Function identification
-----------------------


As we said already, binary is statically linked and all debug info is stripped. For us that means only one -- we will not be able to see any symbolic procedure names in disassembled code. Experiencing slight grieve.

There are two ways from now. First one is to make signatures of the static libc (string "The Linux C library 5.3.12" found in binary, however we can't rely on that, since it could be faked) and another one -- manual analysis of called functions. We pick second choice as we don't have program FLAIR from the IDA distribution, which is used to create signatures (moreover, as we know, it doesn't work with linux libraries). We gave up trying to find FLAIR and decided to manually find out function names. Will describe in details how it was achieved.

As known, many of libc functions (like read, geteuid ..etc) are only API to corresponding system calls. And system calls in OS Linux performed by calling interrupt 80h with a system call number in EAX register. Definition of those system calls numbers could be found in a file "/usr/src/linux/include/asm/unistd.h". For instance, system call with a number 31h is __NR_geteuid. This means that it could be called from function geteuid(). Also, need to notice, that libc functions return results mostly in EAX register, this is a topic of programming with C convention.

Starting from the entrypoint of ELF binary, we move further down into code and enter inside all called functions to see whether "int 80h" calls are present. Thus, we find out all functions which are used to be API for system calls. Let's name some of them:
geteuid(), fork(), setsid(), chdir(), close(), unlink(), time(), kill(), dup2().

Also, many functions refer to a system call with the number 66h (__NR_socketcall). Via this call most of the socket functions are performed. Upon calling int 80h, register EAX is set to 66h and number of the sub-function passed in EBX. File "/usr/src/linux/include/linux/net.h" shows function symbolic names and their corresponding numbers definiton. For example, sub-function number 1 is call of function sys_socket(). Now we can identify some more libc function calls: socket(), recv(), bind(), listen(), accept(), send(). Moving further down the code we understand (or intuition suggests) that we are in libc library code already. Ok, enough, we stop here.

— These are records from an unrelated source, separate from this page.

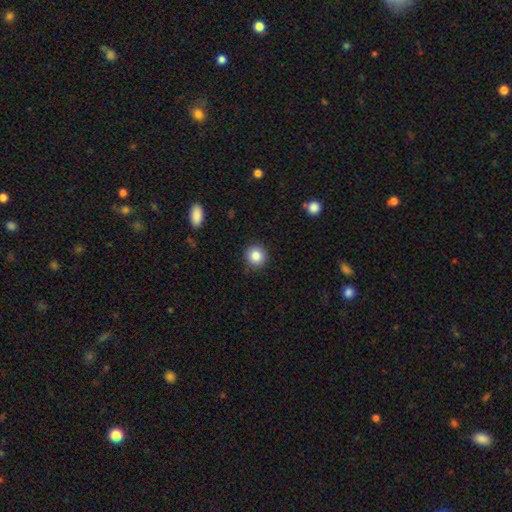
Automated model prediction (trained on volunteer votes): The model was most divided on "smooth or featured": smooth: 86%, star or artifact: 9%, featured or disk: 5%. More confident: how rounded — round (92%); merging — none (91%).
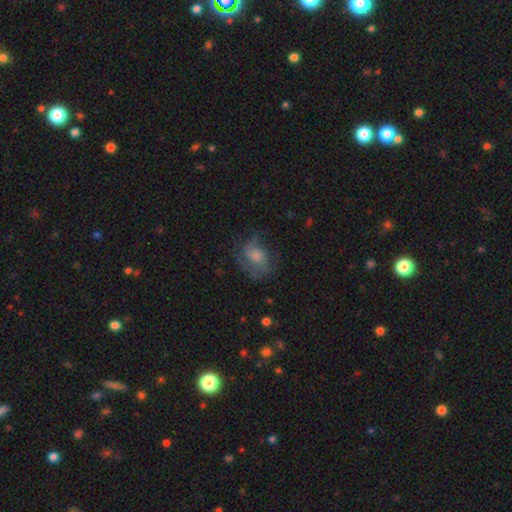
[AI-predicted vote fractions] Smooth or featured? Predicted: featured or disk (p=0.57). Edge-on disk? Predicted: no (p=0.97). Bar? Predicted: no (p=0.69). Spiral arms? Predicted: yes (p=0.84). Bulge size? Predicted: moderate (p=0.40). Merging? Predicted: none (p=0.59).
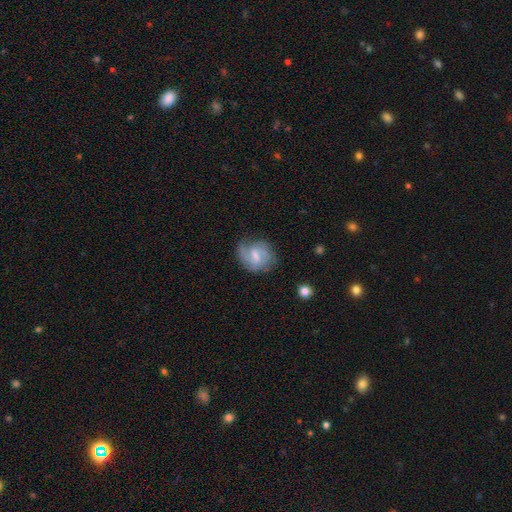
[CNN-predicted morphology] A featured or disk galaxy (68%) with a weak bar (59%), 2 (58%) medium (45%) spiral arms (88%) and a small central bulge (42%).

Vote fractions:
- Smooth or featured? featured or disk: 68% / smooth: 25% / star or artifact: 7%
- Edge-on disk? no: 97% / yes: 3%
- Bar? weak: 59% / strong: 23% / no: 18%
- Spiral arms? yes: 88% / no: 12%
- Spiral winding? medium: 45% / tight: 31% / loose: 24%
- Spiral arm count? 2: 58% / can't tell: 19% / 1: 11% / 3: 8% / 4: 2% / more than 4: 2%
- Bulge size? small: 42% / moderate: 36% / none: 17% / large: 4% / dominant: 1%
- Merging? none: 63% / minor disturbance: 23% / major disturbance: 11% / merger: 2%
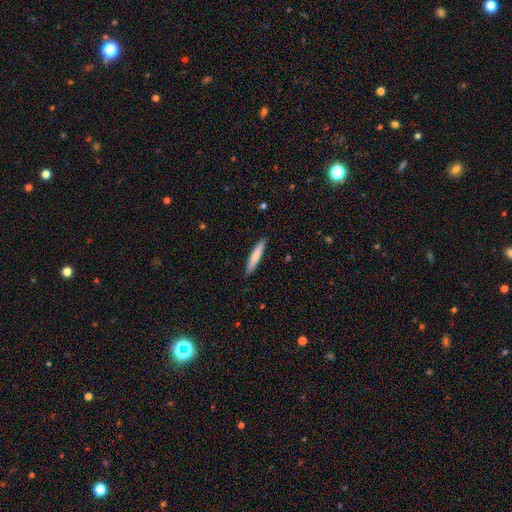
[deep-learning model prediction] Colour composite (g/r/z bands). It shows a smooth galaxy with no disk features (76%) that is cigar-shaped (90%). Merging: none (90%).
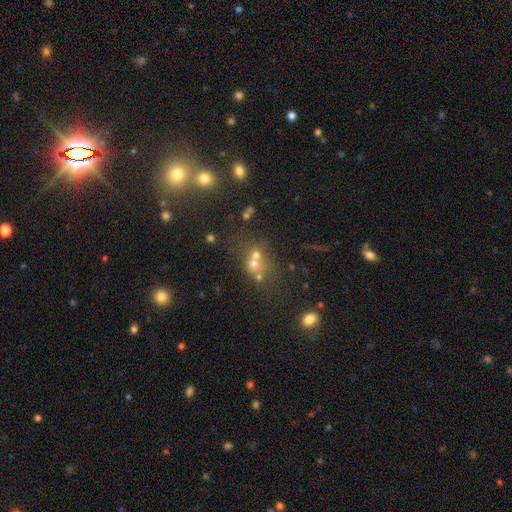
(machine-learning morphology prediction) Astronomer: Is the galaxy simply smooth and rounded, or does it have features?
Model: smooth — 47% (runner-up: star or artifact, 37%).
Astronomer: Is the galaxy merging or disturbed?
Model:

Now exploring disassembled text we see known library function names instead of strange "call sub_xxxxxxx". A little progress. But we still have enough undefined functions. We do another move starting from entrypoint and looking for unknown calls, which we suspect could be libc functions. For that, we run another copy of IDA and open libc binary (static one is better, 'cos binary was compiled with it, but we had only libc.so.5.3.12 handy). Now, performing manual compare, i.e. looking for signatures. Let's see an example with funciton located at address .text:8057764h. We try to choose unique code there, which could be then found into our disassembly. Following instructions looks like a good sequence to pick:

.text:0805777E   shl     edx, 8			; Shift Logical Left
.text:08057781   or      eax, edx		; Logical Inclusive OR
.text:08057783   mov     edx, eax
Hex-signature for them is: C1 E2 08 09 D0 89 C2.
Looking for that signature with a binary-search in libc disassembly. And, thanks god, we found only one match. Now, if we visually compare function from our binary with found code we will see that they are almost identical. Thus, with a high probability function could be identified as the same. And name of it "memset"!. But it's not that smooth sometimes. Functions from library and from the binary could differ, since it depends on library compilation manner, optimization of them, etc. (for instance, in shown above, instead of EDX register could be used EBX, which would result in different hex-signature and we won't be able to find nothing like memset in libc disasm). So, search should be made with different signatures or with masks, something like "XX XX ? ? ? XX XX". Finally, after several hours of libc functions definition, they were all unambiguously defined. Was noticed, that function:
.text:0804A2A8 setenv proc near
is the first libc function, which located just after main program code. This made libc functions separation much easier.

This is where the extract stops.